4.配偶者やパートナーからの暴力防止及び被害者の保護に向けて、被害者が安心して相談できる相談窓口を増設するとともに、相談機関・相談内容について、各種メディアを活用した積極的な広報活動を行うこと。

<要請の根拠>

配偶者やパートナーからの暴力(DV)は、重大な人権侵害であり、特に被害者となりやすい女性の尊厳を著しく傷つけるものであるとともに、男女共同参画社会を実現する上で克服すべき重要な課題である。

国においては、DVを根絶するため、必要な法整備や相談・保護・自立支援に積極的に取り組むこととし、平成19年7月には「配偶者からの暴力の防止及び被害者の保護に関する法律」が改正され、平成20年1月に施行された。

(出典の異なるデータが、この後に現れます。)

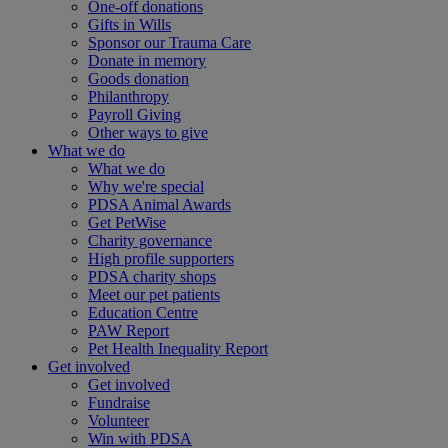
One-off donations
Gifts in Wills
Sponsor our Trauma Care
Donate in memory
Goods donation
Philanthropy
Payroll Giving
Other ways to give
What we do
What we do
Why we're special
PDSA Animal Awards
Get PetWise
Charity governance
High profile supporters
PDSA charity shops
Meet our pet patients
Education Centre
PAW Report
Pet Health Inequality Report
Get involved
Get involved
Fundraise
Volunteer
Win with PDSA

改正により市町村における配偶者暴力センターの設置が努力義務となった。内閣府の調査によると、平成19年度に全国の「配偶者暴力相談支援センター」によせられた相談件数は62,078件となっており、埼玉県は2,683件と全国の4%を占め、東京、千葉、神奈川、大阪、福岡に次ぐ多さとなっている。

内閣府男女共同参画局が、平成17年11月から12月に実施した「男女間における暴力に関する調査」によると、平成16年6月に改正された「配偶者暴力防止法」についての設問で、「法律があることも、その内容も知っている」人は13.3%、「法律があることは知っているが、内容は良く知らない」人は66.2%、「法律があることも、その内容も知らなかった」という人は19.3%である。このことから、「配偶者暴力防止法」の認知度は極めて低いことが分かる。また、配偶者からの暴力について相談できる窓口を「知っている」という人は29.8%で、「知らない」人は68.7%と多数を占めている。さらに、相談先では、一番相談の多かった機関は「警察」と「医療関係」となっており、「配偶者暴力相談支援センター」、「男女共同参画センターや女性センター」等への相談は少なく、認知度が低いことが浮き彫りとなっている。一方で、誰にも相談しなかったと回答した人の理由として、「恥ずかしくて誰にも言えなかった」「そのことについて思い出したくなかった」「自分さえ我慢すればいいと思った」などの深刻な状況がある。

配偶者やパートナーからの暴力について安心して相談できる相談機関・相談内容を積極的にPRすることが必要である。